(DATA PROVIDED)
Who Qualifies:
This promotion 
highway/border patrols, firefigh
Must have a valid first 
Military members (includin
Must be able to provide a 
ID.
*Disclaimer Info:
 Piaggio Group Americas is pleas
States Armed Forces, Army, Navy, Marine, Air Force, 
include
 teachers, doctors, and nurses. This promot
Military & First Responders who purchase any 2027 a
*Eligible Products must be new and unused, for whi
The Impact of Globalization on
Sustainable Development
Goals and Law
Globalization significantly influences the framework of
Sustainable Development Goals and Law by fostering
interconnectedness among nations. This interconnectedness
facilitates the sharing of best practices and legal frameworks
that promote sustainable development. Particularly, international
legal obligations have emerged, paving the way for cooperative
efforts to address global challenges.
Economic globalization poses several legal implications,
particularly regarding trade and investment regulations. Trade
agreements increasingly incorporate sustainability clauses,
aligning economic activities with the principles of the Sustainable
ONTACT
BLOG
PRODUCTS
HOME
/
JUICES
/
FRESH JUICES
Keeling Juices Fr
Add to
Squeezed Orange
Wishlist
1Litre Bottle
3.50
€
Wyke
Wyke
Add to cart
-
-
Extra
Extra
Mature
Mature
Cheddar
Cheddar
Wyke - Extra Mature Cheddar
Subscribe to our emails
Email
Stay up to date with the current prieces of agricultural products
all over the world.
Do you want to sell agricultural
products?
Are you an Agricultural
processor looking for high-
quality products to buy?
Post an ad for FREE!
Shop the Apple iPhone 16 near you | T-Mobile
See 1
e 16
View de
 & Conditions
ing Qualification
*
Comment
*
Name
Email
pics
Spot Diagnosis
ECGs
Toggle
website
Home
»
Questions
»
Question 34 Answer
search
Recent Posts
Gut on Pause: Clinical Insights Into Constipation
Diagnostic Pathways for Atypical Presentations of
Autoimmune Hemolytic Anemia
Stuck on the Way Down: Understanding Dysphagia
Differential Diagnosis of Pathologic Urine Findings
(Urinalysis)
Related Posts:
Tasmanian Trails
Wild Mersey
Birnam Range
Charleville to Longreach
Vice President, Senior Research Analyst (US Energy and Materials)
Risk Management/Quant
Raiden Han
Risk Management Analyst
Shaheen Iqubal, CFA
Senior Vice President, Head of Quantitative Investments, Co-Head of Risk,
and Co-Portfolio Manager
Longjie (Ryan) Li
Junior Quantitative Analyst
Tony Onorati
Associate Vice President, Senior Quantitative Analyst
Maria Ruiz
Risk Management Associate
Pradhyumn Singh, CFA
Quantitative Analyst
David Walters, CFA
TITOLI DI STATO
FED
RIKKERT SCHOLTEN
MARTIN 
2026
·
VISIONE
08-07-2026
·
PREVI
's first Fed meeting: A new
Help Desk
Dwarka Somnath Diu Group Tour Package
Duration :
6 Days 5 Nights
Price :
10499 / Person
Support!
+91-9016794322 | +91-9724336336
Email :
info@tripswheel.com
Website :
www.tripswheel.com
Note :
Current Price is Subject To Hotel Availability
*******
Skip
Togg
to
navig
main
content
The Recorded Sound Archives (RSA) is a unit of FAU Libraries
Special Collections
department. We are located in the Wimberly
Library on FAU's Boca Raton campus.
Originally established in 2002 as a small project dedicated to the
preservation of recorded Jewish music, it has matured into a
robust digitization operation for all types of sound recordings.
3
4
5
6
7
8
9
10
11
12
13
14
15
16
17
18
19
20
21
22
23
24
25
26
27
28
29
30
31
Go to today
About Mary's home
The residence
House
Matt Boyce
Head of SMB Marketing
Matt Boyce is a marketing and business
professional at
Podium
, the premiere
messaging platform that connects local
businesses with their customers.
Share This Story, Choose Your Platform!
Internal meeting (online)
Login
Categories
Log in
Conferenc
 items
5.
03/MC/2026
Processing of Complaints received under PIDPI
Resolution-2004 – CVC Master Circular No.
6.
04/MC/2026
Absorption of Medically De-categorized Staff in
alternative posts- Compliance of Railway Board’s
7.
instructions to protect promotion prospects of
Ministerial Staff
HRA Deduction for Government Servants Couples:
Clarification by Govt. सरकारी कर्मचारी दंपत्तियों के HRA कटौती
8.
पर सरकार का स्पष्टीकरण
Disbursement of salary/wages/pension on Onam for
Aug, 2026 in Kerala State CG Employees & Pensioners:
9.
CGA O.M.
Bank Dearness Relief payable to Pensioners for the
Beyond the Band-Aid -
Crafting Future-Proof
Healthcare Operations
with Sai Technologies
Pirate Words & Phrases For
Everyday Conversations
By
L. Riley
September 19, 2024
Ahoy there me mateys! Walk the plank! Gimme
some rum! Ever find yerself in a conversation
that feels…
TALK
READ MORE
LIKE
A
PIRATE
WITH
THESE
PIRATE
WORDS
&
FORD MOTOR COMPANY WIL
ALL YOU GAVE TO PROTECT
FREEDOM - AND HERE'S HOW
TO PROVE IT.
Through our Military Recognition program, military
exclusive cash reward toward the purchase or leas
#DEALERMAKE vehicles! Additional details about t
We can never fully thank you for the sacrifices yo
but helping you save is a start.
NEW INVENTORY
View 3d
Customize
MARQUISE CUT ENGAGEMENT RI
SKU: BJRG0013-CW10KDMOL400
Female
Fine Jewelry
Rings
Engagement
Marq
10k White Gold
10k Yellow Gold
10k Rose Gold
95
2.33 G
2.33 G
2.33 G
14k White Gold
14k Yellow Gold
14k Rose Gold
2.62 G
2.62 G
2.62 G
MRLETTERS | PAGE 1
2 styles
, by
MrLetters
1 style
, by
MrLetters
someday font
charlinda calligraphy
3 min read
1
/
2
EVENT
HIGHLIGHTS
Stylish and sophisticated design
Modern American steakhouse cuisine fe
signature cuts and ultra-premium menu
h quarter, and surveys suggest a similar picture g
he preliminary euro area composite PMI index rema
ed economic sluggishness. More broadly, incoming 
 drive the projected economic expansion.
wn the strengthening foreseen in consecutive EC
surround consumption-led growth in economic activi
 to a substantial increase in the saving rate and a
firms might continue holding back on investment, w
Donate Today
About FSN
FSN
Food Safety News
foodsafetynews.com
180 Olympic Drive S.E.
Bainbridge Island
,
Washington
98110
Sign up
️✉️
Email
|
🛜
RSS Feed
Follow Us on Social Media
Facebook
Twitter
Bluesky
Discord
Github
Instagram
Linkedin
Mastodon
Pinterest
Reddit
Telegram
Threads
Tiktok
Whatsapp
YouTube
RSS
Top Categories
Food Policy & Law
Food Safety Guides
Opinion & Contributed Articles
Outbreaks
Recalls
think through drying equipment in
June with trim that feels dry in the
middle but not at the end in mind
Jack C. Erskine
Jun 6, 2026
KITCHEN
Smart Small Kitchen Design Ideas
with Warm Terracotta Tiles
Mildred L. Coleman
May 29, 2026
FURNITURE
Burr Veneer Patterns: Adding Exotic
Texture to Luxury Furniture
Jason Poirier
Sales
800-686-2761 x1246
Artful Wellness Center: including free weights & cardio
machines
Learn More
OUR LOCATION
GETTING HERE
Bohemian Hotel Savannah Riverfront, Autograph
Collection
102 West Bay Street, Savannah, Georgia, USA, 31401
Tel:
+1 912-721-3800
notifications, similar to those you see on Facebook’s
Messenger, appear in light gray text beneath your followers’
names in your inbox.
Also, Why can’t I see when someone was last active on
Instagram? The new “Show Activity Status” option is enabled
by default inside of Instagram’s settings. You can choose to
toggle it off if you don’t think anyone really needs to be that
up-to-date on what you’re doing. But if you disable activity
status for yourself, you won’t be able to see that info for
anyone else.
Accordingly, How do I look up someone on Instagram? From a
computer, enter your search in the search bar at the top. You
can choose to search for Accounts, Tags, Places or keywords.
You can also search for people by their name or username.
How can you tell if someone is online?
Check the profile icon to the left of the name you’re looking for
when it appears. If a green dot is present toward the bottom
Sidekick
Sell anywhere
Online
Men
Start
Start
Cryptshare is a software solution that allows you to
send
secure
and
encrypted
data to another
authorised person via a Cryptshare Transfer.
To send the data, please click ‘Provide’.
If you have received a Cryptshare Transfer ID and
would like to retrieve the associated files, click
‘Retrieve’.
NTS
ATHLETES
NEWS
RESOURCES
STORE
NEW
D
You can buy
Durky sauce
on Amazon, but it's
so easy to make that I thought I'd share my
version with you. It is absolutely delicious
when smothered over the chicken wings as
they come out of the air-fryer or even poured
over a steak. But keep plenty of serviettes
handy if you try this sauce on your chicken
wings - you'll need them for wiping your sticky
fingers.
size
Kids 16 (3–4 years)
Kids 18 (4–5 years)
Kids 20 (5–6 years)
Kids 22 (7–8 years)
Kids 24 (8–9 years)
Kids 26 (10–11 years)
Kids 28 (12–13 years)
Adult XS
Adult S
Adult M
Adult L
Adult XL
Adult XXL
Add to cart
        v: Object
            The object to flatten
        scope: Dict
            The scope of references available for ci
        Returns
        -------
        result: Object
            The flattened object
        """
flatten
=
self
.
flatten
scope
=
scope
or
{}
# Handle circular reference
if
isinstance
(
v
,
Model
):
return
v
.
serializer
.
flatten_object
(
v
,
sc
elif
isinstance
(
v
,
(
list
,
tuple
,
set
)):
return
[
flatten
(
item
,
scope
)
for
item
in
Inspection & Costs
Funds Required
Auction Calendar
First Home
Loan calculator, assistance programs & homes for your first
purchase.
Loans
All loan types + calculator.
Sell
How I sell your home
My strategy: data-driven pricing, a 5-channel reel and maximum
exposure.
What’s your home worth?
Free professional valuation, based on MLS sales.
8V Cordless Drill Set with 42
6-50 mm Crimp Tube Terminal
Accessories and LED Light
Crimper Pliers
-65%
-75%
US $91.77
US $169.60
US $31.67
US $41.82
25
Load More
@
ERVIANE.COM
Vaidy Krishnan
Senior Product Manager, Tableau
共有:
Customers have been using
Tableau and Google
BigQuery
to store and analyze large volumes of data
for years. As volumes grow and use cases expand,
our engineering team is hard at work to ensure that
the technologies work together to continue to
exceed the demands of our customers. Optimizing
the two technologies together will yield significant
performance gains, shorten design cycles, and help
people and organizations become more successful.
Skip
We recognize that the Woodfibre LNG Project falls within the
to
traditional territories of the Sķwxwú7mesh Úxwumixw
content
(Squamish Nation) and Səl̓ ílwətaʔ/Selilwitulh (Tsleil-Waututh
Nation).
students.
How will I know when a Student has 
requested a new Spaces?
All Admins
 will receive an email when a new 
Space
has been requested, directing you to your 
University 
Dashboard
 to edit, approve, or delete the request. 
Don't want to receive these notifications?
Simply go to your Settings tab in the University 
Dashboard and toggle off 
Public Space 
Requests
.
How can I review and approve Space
(End DATA PROVIDED)
» **WHAT THE TASK REQUIRES**
Which lines of the data above contain "Gold"? Copy each one.

» **THE ANSWER**
10k White Gold
10k Yellow Gold
10k Rose Gold
14k White Gold
14k Yellow Gold
14k Rose Gold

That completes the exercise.